Webb accuses ministers of inconsistency
Oil leader calls for radical tax changes to stop further damage
Malcolm Webb, chief executive of Oil & Gas UK will spell out the damage done by inconsistent government policy when key figures gather for an Oil and Gas Summit in Aberdeen which has been called to protect jobs from the falling price of a barrel.
First Minister Nicola Sturgeon and Scottish Secretary Alistair Carmichael will join representatives from industry, local authorities, trades unions and development agencies aiming to put together a plan for tackling the crisis which has seen thousands of jobs cut following the 60% fall in the price of Brent crude since last summer.
Webb will say: “An unpredictable and harmful business environment has put the UK’s valuable oil and gas industry at great risk and realism about the continuing prominence of oil and gas in the UK’s energy supply should be a guiding principle in future policy decisions.”
He will argue that government policy combined with sharply rising costs and a sudden drop in oil price, has dealt a blow which is doing “real and potentially long-lasting damage”.
Webb will tell those attending: “We in the UK must all wake up to the fact that our reliance on oil and gas for our transport, heating and electricity needs, which currently sits at 73 per cent of total energy, is not going to wane for several decades yet.
“In stark contrast to the many benefits of producing our own indigenous oil and gas, importing energy does not support high skilled British jobs or the public purse and damages the country’s balance of trade and exports of goods and services.
“If we are to avoid lasting damage to this industry and its £35 billion supply chain, now is the time for meaningful action. The industry is having to take tough decisions and implement necessary cost reduction and efficiency improvement measures.
“Alongside this, the Department of Energy must proceed as quickly as possible with the full establishment of the new Oil and Gas Authority, and HM Treasury must radically reduce the tax burden on this mature oil and gas province.”

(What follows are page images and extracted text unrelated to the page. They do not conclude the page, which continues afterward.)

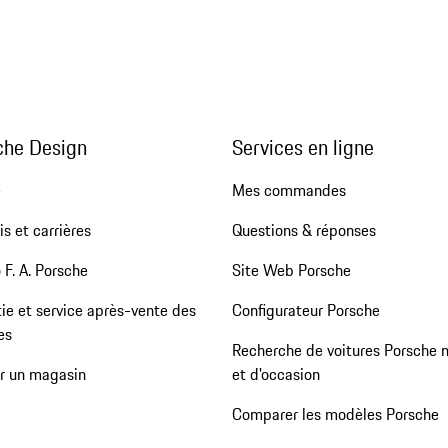
che Design
Services en ligne
e
Mes commandes
s et carrières
Questions & réponses
 F. A. Porsche
Site Web Porsche
ie et service après-vente des
Configurateur Porsche
es
Recherche de voitures Porsche 
er un magasin
et d'occasion
Comparer les modèles Porsche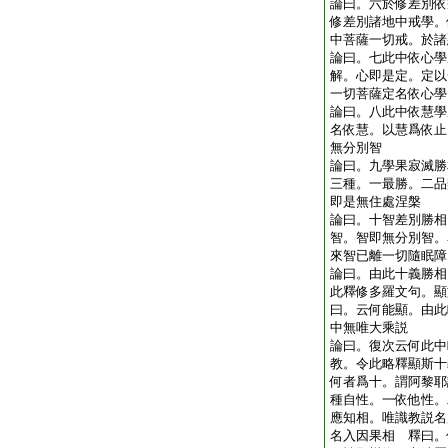
論曰。六於修差別依
修差別諸地中戒學。
中菩薩一切戒。於諸
論曰。七此中依心學
解。心即是定。定以
一切菩薩定名依心學
論曰。八此中依慧學
名依慧。以慧爲依止
無分別智
論曰。九學果寂滅勝
三種。一最勝。二品
即是無住處涅槃
論曰。十智差別勝相
智。智即無分別智。
來智已離一切隨眠障
論曰。由此十義勝相
此釋修多羅文句。顯
曰。云何能顯。由此
中無唯大乘説
論曰。復次云何此中
教。令此略釋顯斯十
何者爲十。謂阿黎耶
種自性。一依他性。
應知相。唯識教説名
名入因果相 釋曰。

The First Minister will share Mr Webb’s call for changes to the tax regime. In a statement, she said: “The North Sea has made an enormous contribution to both the Scottish and UK economies over the last 40 years and I am certain this will continue for many years to come. However, it is vital that for the industry to succeed in the decades ahead we need fiscal and regulatory change in the oil and gas sector.
“In the short term, that means urgent action on taxation to give the industry the certainty and security it needs to protect jobs and investment. It is essential that the tax reductions are sufficient to instil investor confidence, as without that maximised recovery will not be achieved. This is because the extra investment needed for smaller fields, ageing infrastructure as well as much more exploration and appraisal is only going to be made by operators with substantial tax reductions.
“This summit is an important opportunity for joined up action from industry leaders, unions and government to ensure the industry has the brightest possible future.
“Investors need a strong signal that the North Sea is open for business and they need that signal now.”